By the time of the 1881 Census, Thomas and Mary, both now 60 , were still living in Shropshire but had moved three miles along the road to Hope Baggott. Their son Benjamin, now 16, was still at home and their son George, with his wife Hannah and children Mary, aged 8, Joseph aged 6 and Anne, aged 2 were living next door. All of the men were stone cutters.
Interestingly, although George had been with Thomas and Mary in Cainham in 1871, his wife Hannah and two older children were all born in Rowley Regis, clearly in the interim George had gone home to Rowley to get married and stayed there for long enough to have two children before they all m oved to Shropshire. His bride Hannah Bissell, daughter of Joseph Bissell, lived in Tippity Green, so still in the Tippity Green area. It took me some time to find the record of their wedding in 1872, as the bridegroom’s name was recorded as Oakwell! Was Hannah the sister of the Joseph Bissell who was lodging with the Hopewells in Cainham a year earlier? Yes, she was. What you might call close family links!
By 1891 Mary Hopewell was living in Clee Hill, Shropshire, a widow, although I have been completely unable to find a record of the death or burial of Thomas Hopewell in this period. Mary had two lodgers aged 20, Albert Varnham (her grandson by daughter Elizabeth) and James Masefield, both stone breakers. The Masfield/Masefield/Macefield name has occurred in this family before, too – Mary’s brother-in-law George Hopewell was married to Mary Ann/Maria Masfield in 1842 so it is possible that there is a family connection here too.
In 1901 Mary was still living independently in Cainham, still with two (different) lodgers, one of whom was born in Rowley Regis, sadly I cannot read his name but he was, as you might expect, a stone cutter.
Mary Hopewell, nee Trowman, died in March 1907, aged 88 and was buried at St Paul’s, Knowbury.
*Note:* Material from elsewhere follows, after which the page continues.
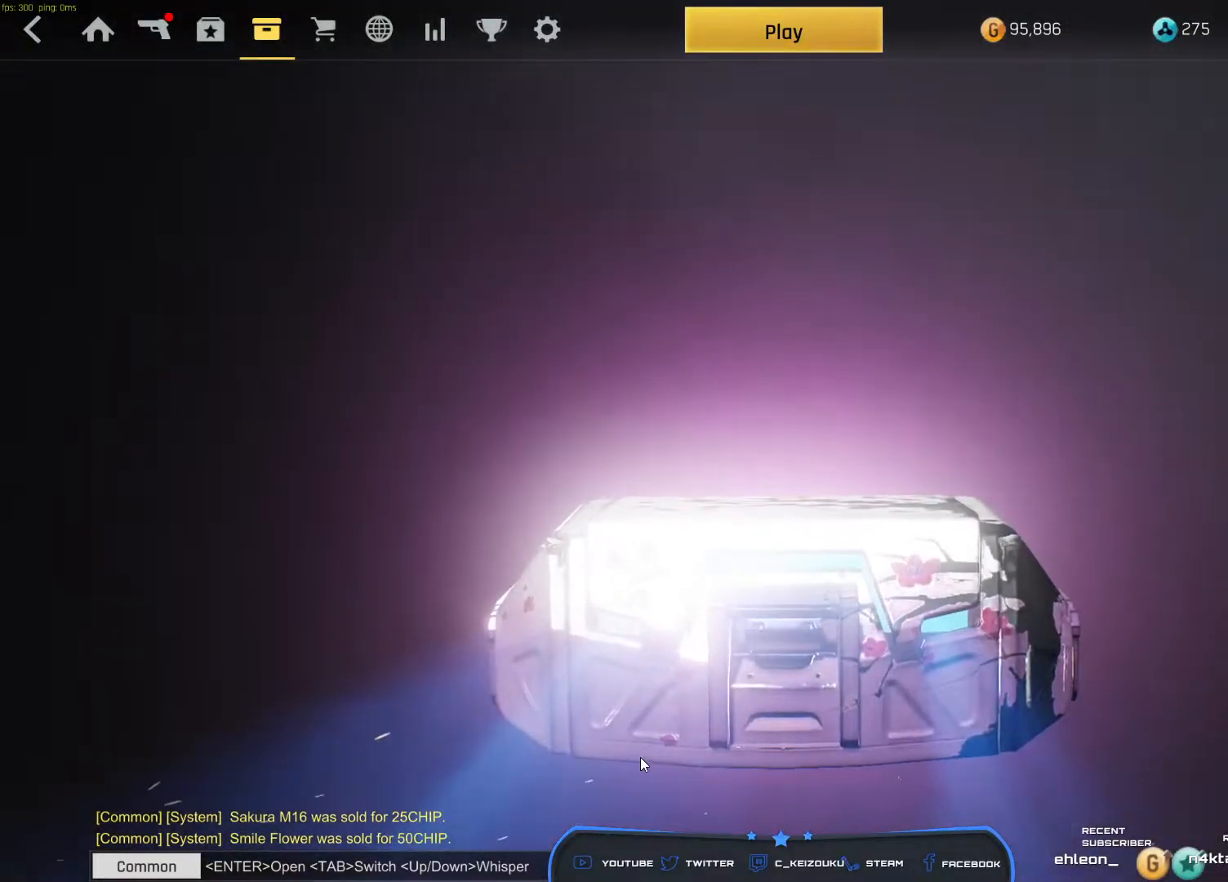
{"keys": ["space"], "mouse": [], "events": []}
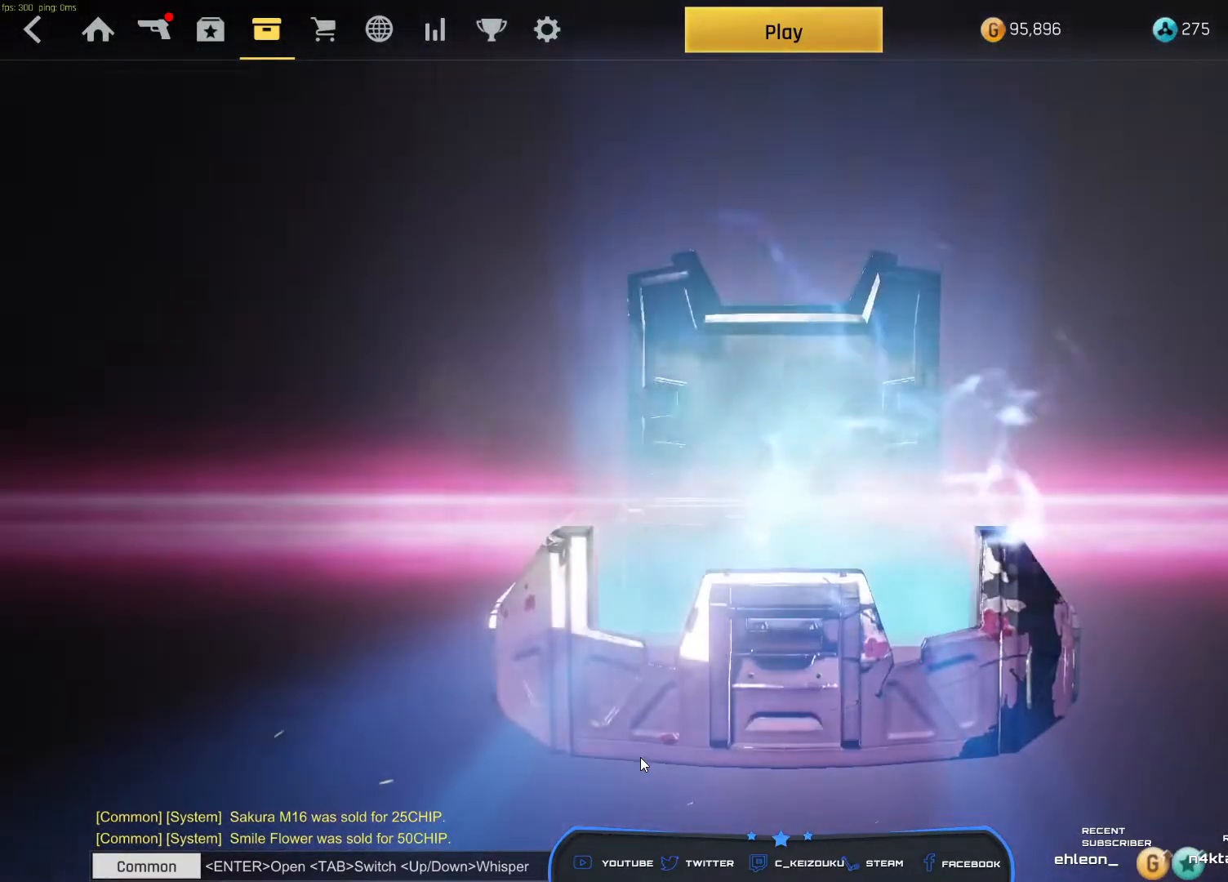
{"keys": ["space"], "mouse": []}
I have created a family tree for the Hopewells on Ancestry; if anyone has connections and would like to see it do let me know and I will give you a link. At present the tree is private.
I have not yet been able to trace all the Hopewell descendants although I know that Septimus Hopewell moved to Pistyll, near Pwllheli, where he was working as a sett maker in 1881 and lodging with Daniel Baum and his family, (in 1871 a Thomas Baum had been lodging with his parents). Septimus appears to have been with his brother Benjamin in the Bradford area by 1901, both working as sett dressers. He returned to Cainham later and was living with his sister Elizabeth and her family there in 1911. He had then returned to Rowley Regis by 1921, still single, when he was living at 1 Tippity Green, as a lodger and working as a quarryman, full circle for this Hopewell! He appears to have died in the Dudley Registration District in 1930.
There are some connections with the Bradford area where some of the family worked as sett dressers at one point but I have not done a great deal of research on that. Again, the granite dressing skills, this time used in road making, are the connecting factor.
Several of the Varnham family, children of Elizabeth Hopewell, later moved to the Alnwick area of Northumberland, where most of them were sett makers! Follow the granite…
A moving pattern
So there is a pattern in the mid-1800s of stone cutters moving from Leicestershire, in particular the Mountsorrel area, to Rowley Regis, marrying local girls and having children there and then moving on to other quarrying areas. The family patterns felt rather like ribbons intermingling on a maypole at times when I was trying to sort them out. Suddenly a familiar name would pop up again!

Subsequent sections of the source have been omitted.